L’intervento, finanziato con fondi delle Olimpiadi Milano-Cortina 2026, sostituirà l’attuale rotatoria con uno svincolo a livelli sfalsati per migliorare sicurezza, traffico e accesso alla viabilità locale e all’area commerciale.

Sondrio

Pubblicata la gara per l’appalto integrato relativo all’intervento “Nodo di Castione Andevenno - noto anche come Svincolo di Sassella” lungo la S.S. 38 dello Stelvio finalizzato a migliorare la sicurezza e la fluidità della circolazione con la realizzazione di un viadotto e di nuove rampe di collegamento in sostituzione dell’attuale rotatoria, potenziando l’accessibilità alla viabilità locale e al polo commerciale dell’area.

“Con la pubblicazione dell’affidamento dell’appalto integrato compiamo un passo concreto verso un’infrastruttura strategica per il territorio di Sondrio e della Valtellina. - ha detto il Commissario e AD Simico, Arch. Fabio Saldini - Si tratta di un intervento atteso da tempo, che consentirà di migliorare sensibilmente la sicurezza e la fluidità della circolazione, superando l’attuale rotatoria e realizzando uno svincolo a livelli sfalsati più efficiente e moderno. Quest’opera è resa possibile grazie alle risorse legate alle Olimpiadi, che stanno rappresentando un’importante occasione per accelerare investimenti infrastrutturali utili non solo in vista dei Giochi, ma soprattutto per lasciare un’eredità concreta ai territori e ai cittadini”.

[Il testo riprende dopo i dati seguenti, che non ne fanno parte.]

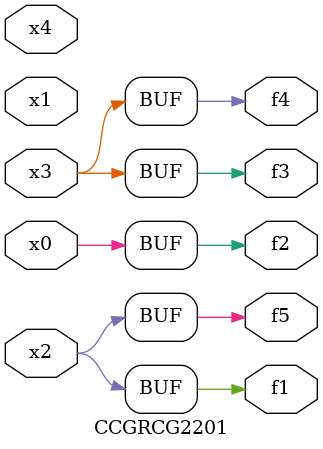
<source format=v>
module CCGRCG2201(
	input x0, x1, x2, x3, x4,
	output f1, f2, f3, f4, f5
);
	assign f1 = x2;
	assign f2 = x0;
	assign f3 = x3;
	assign f4 = x3;
	assign f5 = x2;
endmodule

</source>
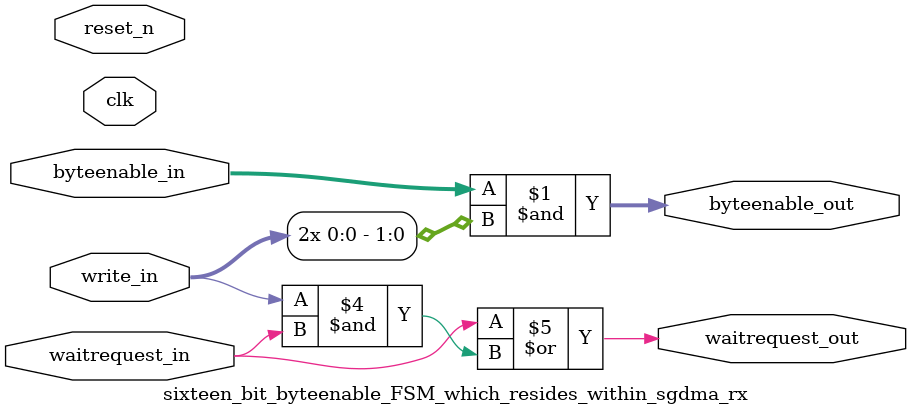
<source format=v>
module sixteen_bit_byteenable_FSM_which_resides_within_sgdma_rx (
                                                                   byteenable_in,
                                                                   clk,
                                                                   reset_n,
                                                                   waitrequest_in,
                                                                   write_in,
                                                                   byteenable_out,
                                                                   waitrequest_out
                                                                )
;
  output  [  1: 0] byteenable_out;
  output           waitrequest_out;
  input   [  1: 0] byteenable_in;
  input            clk;
  input            reset_n;
  input            waitrequest_in;
  input            write_in;
  wire    [  1: 0] byteenable_out;
  wire             waitrequest_out;
  assign byteenable_out = byteenable_in & {2{write_in}};
  assign waitrequest_out = waitrequest_in | ((write_in == 1) & (waitrequest_in == 1));
endmodule
</source>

“Prosegue la realizzazione dei lavori previsti - dichiara l’assessore di Regione Lombardia, Massimo Sertori -, oggi il bando per lo ‘Svincolo della Sassella’, finanziato grazie ai fondi messi a disposizione per le Olimpiadi, al quale seguirà quello per il cavalcavia di Montagna in Valtellina. Andiamo avanti in modo convinto nella soluzione di tutti i punti nevralgici sulla viabilità primaria delle strada statale 38. Alcuni lavori sono già stati realizzati, altri sono in fase di realizzazione, penso ad esempio ai lavori atti all’eliminazione dei passaggi a livello, causa principale di guasti ferroviari”.

“Come detto più volte - sottolinea l’assessore - le fasi di un’opera pubblica sono complesse. Oltre a reperire le risorse per la realizzazione, esiste una fase amministrativa, spesso molto complessa, per arrivare quindi al bando, all’individuazione dell’impresa esecutrice e, infine, alla realizzazione e al collaudo per mettere l’opera a disposizione della collettività. Azioni che implicano tempo e, naturalmente, pazienza da parte dei cittadini durante l’esecuzione pazienza, ma volte ad un miglioramento duraturo”, conclude Sertori.